■ Task objective
Reproduce every line of the listing below verbatim, with no changes.

■ Input
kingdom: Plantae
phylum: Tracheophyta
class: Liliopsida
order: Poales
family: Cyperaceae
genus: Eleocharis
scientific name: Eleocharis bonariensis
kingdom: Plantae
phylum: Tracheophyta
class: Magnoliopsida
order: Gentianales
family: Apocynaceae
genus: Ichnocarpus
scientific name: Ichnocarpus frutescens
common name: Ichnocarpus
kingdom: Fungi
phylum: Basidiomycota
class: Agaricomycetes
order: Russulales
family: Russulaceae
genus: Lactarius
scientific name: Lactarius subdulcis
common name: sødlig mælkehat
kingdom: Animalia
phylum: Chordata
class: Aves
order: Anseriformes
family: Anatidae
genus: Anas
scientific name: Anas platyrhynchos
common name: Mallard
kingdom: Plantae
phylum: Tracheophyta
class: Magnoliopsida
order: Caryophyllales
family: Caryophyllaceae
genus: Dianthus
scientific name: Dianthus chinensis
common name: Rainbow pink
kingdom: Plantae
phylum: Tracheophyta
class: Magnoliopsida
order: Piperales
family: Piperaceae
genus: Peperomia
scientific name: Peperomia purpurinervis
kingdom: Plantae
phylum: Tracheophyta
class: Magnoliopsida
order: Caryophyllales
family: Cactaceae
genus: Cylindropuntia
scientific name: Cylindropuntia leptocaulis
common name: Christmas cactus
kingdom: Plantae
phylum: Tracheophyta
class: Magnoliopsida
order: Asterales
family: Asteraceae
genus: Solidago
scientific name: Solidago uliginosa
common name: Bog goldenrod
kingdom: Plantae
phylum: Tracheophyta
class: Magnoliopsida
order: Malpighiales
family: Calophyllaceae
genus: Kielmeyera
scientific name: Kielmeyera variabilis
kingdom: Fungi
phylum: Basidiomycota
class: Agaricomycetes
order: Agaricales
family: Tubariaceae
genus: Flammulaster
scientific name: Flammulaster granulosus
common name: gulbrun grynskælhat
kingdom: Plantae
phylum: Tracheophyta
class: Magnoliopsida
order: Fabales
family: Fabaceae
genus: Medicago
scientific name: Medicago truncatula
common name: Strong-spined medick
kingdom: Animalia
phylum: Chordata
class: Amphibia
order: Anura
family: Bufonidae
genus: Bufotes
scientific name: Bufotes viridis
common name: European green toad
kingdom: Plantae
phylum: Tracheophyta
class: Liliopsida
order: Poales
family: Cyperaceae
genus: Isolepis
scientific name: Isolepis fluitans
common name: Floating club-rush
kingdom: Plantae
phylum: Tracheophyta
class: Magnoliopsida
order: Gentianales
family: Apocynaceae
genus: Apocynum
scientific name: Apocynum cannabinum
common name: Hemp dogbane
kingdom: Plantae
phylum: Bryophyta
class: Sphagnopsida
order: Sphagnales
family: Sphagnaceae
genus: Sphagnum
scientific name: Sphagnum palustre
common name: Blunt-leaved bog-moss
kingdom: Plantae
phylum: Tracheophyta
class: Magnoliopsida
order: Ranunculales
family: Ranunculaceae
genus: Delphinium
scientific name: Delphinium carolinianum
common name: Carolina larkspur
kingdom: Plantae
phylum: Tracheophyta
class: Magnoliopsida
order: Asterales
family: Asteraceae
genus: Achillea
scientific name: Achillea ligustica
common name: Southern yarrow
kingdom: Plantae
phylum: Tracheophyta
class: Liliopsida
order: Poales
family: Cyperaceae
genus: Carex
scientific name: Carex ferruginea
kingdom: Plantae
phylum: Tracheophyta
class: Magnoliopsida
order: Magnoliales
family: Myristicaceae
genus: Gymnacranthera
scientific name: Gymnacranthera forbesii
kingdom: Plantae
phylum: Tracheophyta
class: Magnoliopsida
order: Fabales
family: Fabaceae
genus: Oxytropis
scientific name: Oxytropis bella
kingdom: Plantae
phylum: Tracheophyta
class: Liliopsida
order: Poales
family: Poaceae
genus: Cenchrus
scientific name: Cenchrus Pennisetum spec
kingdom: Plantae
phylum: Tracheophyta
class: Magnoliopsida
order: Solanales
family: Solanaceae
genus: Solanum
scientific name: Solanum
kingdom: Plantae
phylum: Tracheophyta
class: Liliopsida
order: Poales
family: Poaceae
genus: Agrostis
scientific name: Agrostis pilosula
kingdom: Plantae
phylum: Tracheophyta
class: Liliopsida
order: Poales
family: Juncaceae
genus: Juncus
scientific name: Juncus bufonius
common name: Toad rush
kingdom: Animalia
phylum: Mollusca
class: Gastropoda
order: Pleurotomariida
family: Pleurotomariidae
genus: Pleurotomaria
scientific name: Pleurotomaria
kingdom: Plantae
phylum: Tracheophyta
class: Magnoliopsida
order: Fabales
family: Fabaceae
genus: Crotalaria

■ Expected answer
kingdom: Plantae
phylum: Tracheophyta
class: Liliopsida
order: Poales
family: Cyperaceae
genus: Eleocharis
scientific name: Eleocharis bonariensis
kingdom: Plantae
phylum: Tracheophyta
class: Magnoliopsida
order: Gentianales
family: Apocynaceae
genus: Ichnocarpus
scientific name: Ichnocarpus frutescens
common name: Ichnocarpus
kingdom: Fungi
phylum: Basidiomycota
class: Agaricomycetes
order: Russulales
family: Russulaceae
genus: Lactarius
scientific name: Lactarius subdulcis
common name: sødlig mælkehat
kingdom: Animalia
phylum: Chordata
class: Aves
order: Anseriformes
family: Anatidae
genus: Anas
scientific name: Anas platyrhynchos
common name: Mallard
kingdom: Plantae
phylum: Tracheophyta
class: Magnoliopsida
order: Caryophyllales
family: Caryophyllaceae
genus: Dianthus
scientific name: Dianthus chinensis
common name: Rainbow pink
kingdom: Plantae
phylum: Tracheophyta
class: Magnoliopsida
order: Piperales
family: Piperaceae
genus: Peperomia
scientific name: Peperomia purpurinervis
kingdom: Plantae
phylum: Tracheophyta
class: Magnoliopsida
order: Caryophyllales
family: Cactaceae
genus: Cylindropuntia
scientific name: Cylindropuntia leptocaulis
common name: Christmas cactus
kingdom: Plantae
phylum: Tracheophyta
class: Magnoliopsida
order: Asterales
family: Asteraceae
genus: Solidago
scientific name: Solidago uliginosa
common name: Bog goldenrod
kingdom: Plantae
phylum: Tracheophyta
class: Magnoliopsida
order: Malpighiales
family: Calophyllaceae
genus: Kielmeyera
scientific name: Kielmeyera variabilis
kingdom: Fungi
phylum: Basidiomycota
class: Agaricomycetes
order: Agaricales
family: Tubariaceae
genus: Flammulaster
scientific name: Flammulaster granulosus
common name: gulbrun grynskælhat
kingdom: Plantae
phylum: Tracheophyta
class: Magnoliopsida
order: Fabales
family: Fabaceae
genus: Medicago
scientific name: Medicago truncatula
common name: Strong-spined medick
kingdom: Animalia
phylum: Chordata
class: Amphibia
order: Anura
family: Bufonidae
genus: Bufotes
scientific name: Bufotes viridis
common name: European green toad
kingdom: Plantae
phylum: Tracheophyta
class: Liliopsida
order: Poales
family: Cyperaceae
genus: Isolepis
scientific name: Isolepis fluitans
common name: Floating club-rush
kingdom: Plantae
phylum: Tracheophyta
class: Magnoliopsida
order: Gentianales
family: Apocynaceae
genus: Apocynum
scientific name: Apocynum cannabinum
common name: Hemp dogbane
kingdom: Plantae
phylum: Bryophyta
class: Sphagnopsida
order: Sphagnales
family: Sphagnaceae
genus: Sphagnum
scientific name: Sphagnum palustre
common name: Blunt-leaved bog-moss
kingdom: Plantae
phylum: Tracheophyta
class: Magnoliopsida
order: Ranunculales
family: Ranunculaceae
genus: Delphinium
scientific name: Delphinium carolinianum
common name: Carolina larkspur
kingdom: Plantae
phylum: Tracheophyta
class: Magnoliopsida
order: Asterales
family: Asteraceae
genus: Achillea
scientific name: Achillea ligustica
common name: Southern yarrow
kingdom: Plantae
phylum: Tracheophyta
class: Liliopsida
order: Poales
family: Cyperaceae
genus: Carex
scientific name: Carex ferruginea
kingdom: Plantae
phylum: Tracheophyta
class: Magnoliopsida
order: Magnoliales
family: Myristicaceae
genus: Gymnacranthera
scientific name: Gymnacranthera forbesii
kingdom: Plantae
phylum: Tracheophyta
class: Magnoliopsida
order: Fabales
family: Fabaceae
genus: Oxytropis
scientific name: Oxytropis bella
kingdom: Plantae
phylum: Tracheophyta
class: Liliopsida
order: Poales
family: Poaceae
genus: Cenchrus
scientific name: Cenchrus Pennisetum spec
kingdom: Plantae
phylum: Tracheophyta
class: Magnoliopsida
order: Solanales
family: Solanaceae
genus: Solanum
scientific name: Solanum
kingdom: Plantae
phylum: Tracheophyta
class: Liliopsida
order: Poales
family: Poaceae
genus: Agrostis
scientific name: Agrostis pilosula
kingdom: Plantae
phylum: Tracheophyta
class: Liliopsida
order: Poales
family: Juncaceae
genus: Juncus
scientific name: Juncus bufonius
common name: Toad rush
kingdom: Animalia
phylum: Mollusca
class: Gastropoda
order: Pleurotomariida
family: Pleurotomariidae
genus: Pleurotomaria
scientific name: Pleurotomaria
kingdom: Plantae
phylum: Tracheophyta
class: Magnoliopsida
order: Fabales
family: Fabaceae
genus: Crotalaria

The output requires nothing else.